What you need to do —
Print the entries below word for word; the pictures stay out of your copy.

Collected data entries —
>>>>>

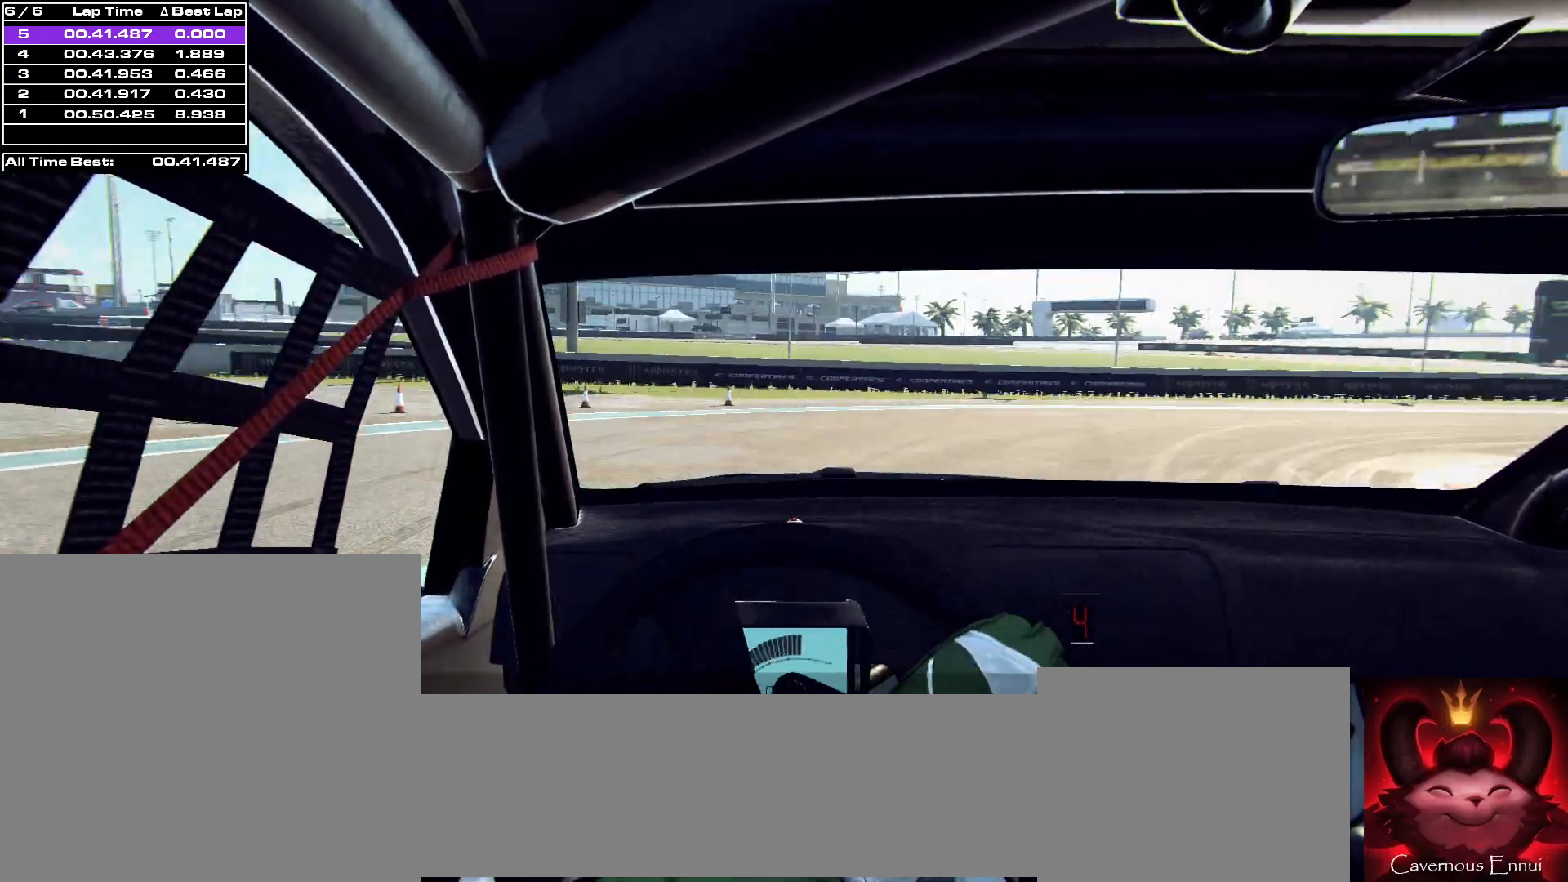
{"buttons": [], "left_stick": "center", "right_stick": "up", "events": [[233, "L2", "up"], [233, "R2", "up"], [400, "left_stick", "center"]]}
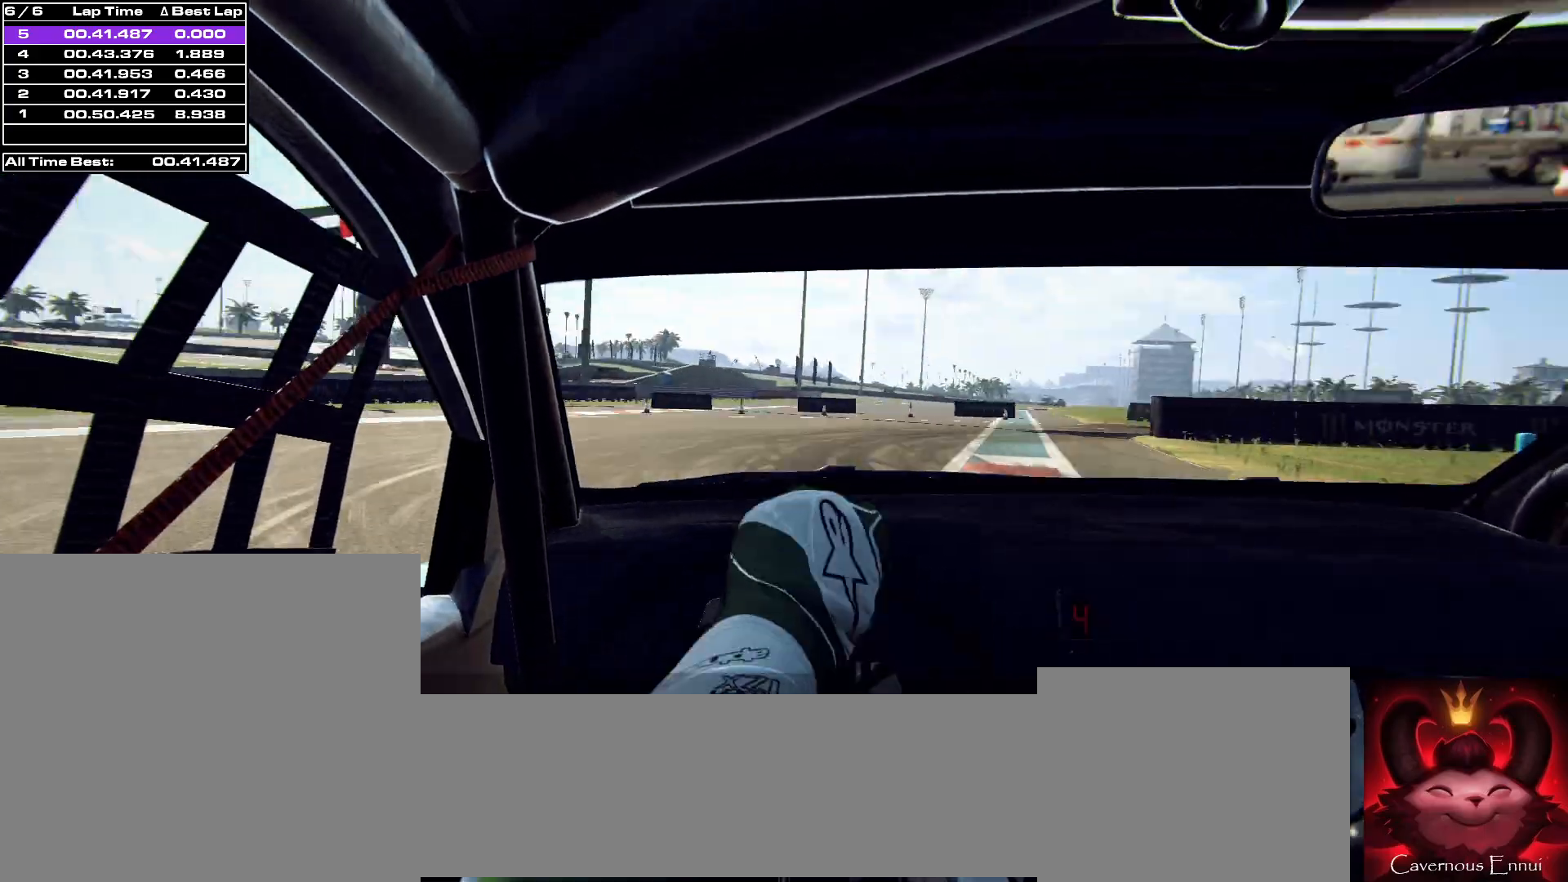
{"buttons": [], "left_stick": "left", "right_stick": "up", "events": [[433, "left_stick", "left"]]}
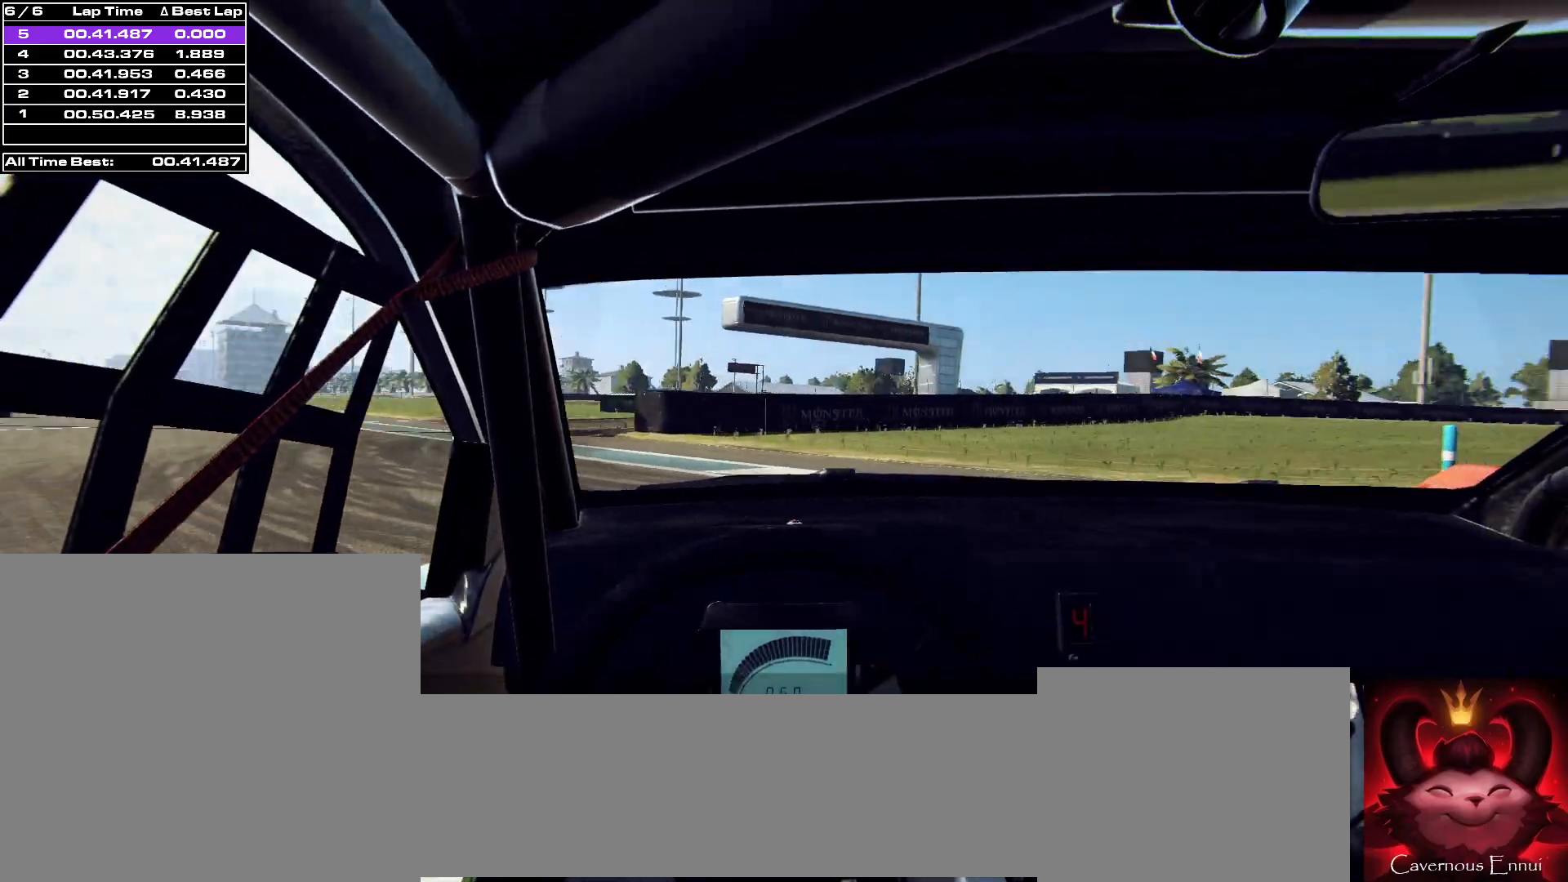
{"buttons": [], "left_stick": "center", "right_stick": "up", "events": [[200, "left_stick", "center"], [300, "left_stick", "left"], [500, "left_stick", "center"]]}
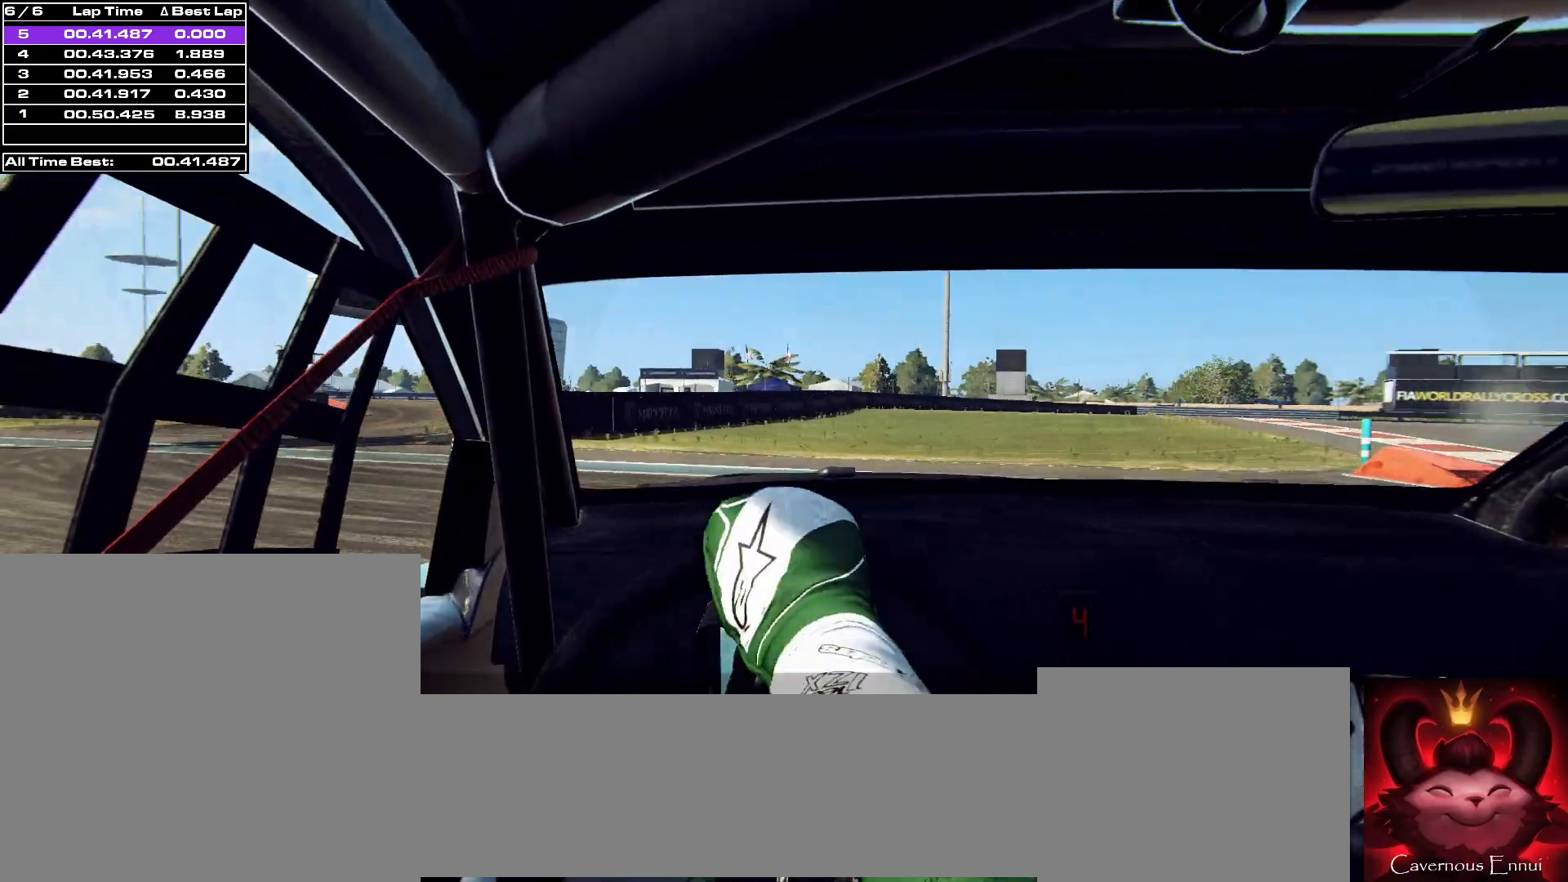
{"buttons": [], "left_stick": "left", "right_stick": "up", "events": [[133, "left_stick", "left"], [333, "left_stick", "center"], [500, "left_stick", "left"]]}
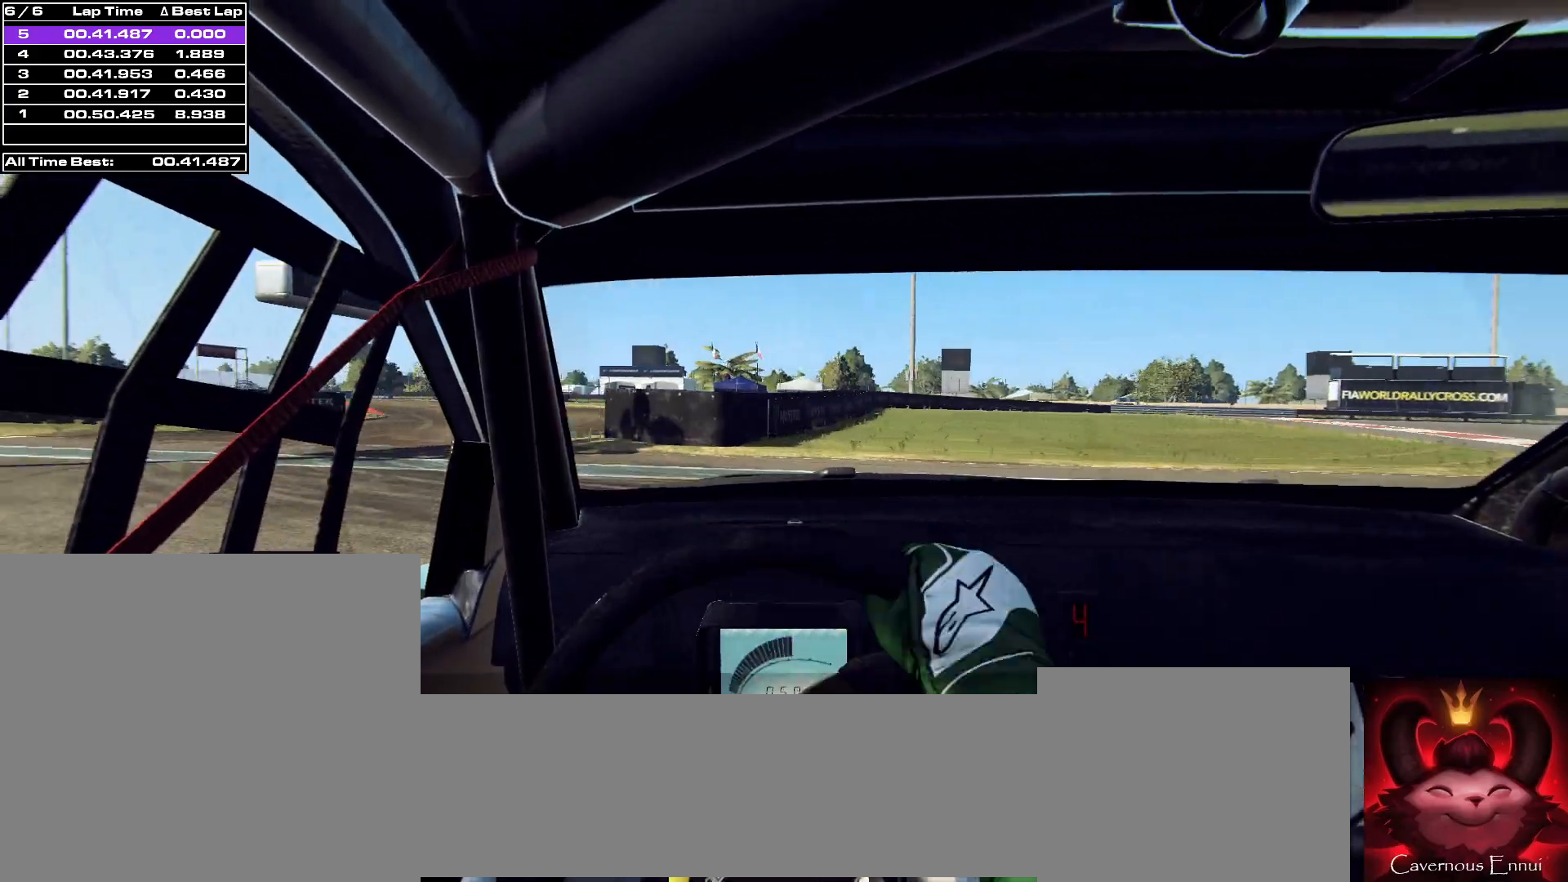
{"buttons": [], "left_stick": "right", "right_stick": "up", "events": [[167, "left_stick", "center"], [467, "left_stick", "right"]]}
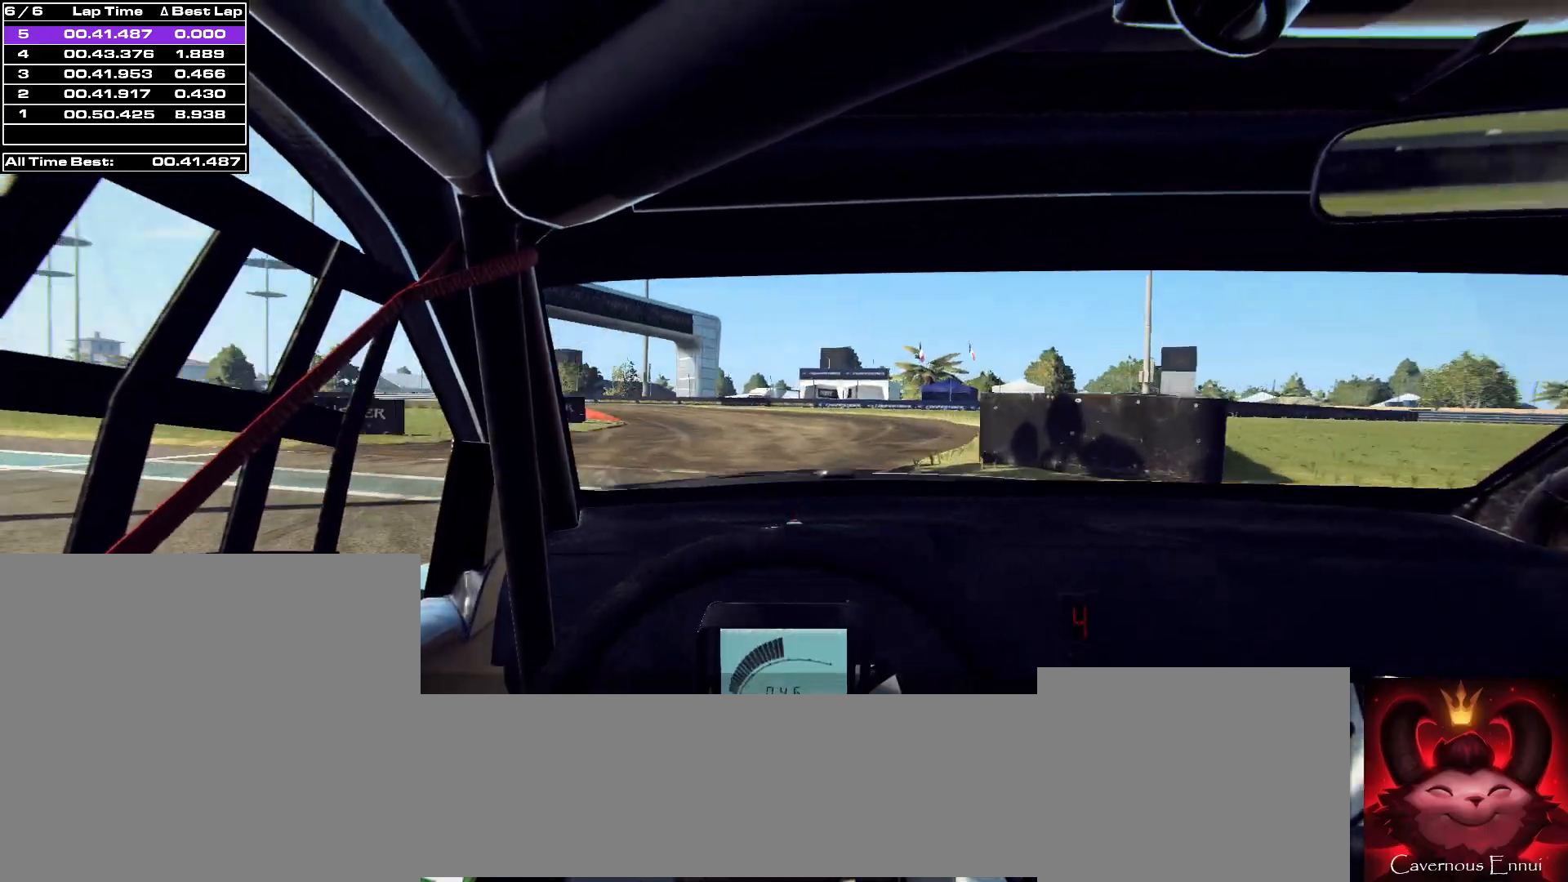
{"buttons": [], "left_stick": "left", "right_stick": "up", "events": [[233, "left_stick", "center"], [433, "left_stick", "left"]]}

<<<<<

Response area —
{"buttons": [], "left_stick": "center", "right_stick": "up", "events": [[233, "L2", "up"], [233, "R2", "up"], [400, "left_stick", "center"]]}
{"buttons": [], "left_stick": "left", "right_stick": "up", "events": [[433, "left_stick", "left"]]}
{"buttons": [], "left_stick": "center", "right_stick": "up", "events": [[200, "left_stick", "center"], [300, "left_stick", "left"], [500, "left_stick", "center"]]}
{"buttons": [], "left_stick": "left", "right_stick": "up", "events": [[133, "left_stick", "left"], [333, "left_stick", "center"], [500, "left_stick", "left"]]}
{"buttons": [], "left_stick": "right", "right_stick": "up", "events": [[167, "left_stick", "center"], [467, "left_stick", "right"]]}
{"buttons": [], "left_stick": "left", "right_stick": "up", "events": [[233, "left_stick", "center"], [433, "left_stick", "left"]]}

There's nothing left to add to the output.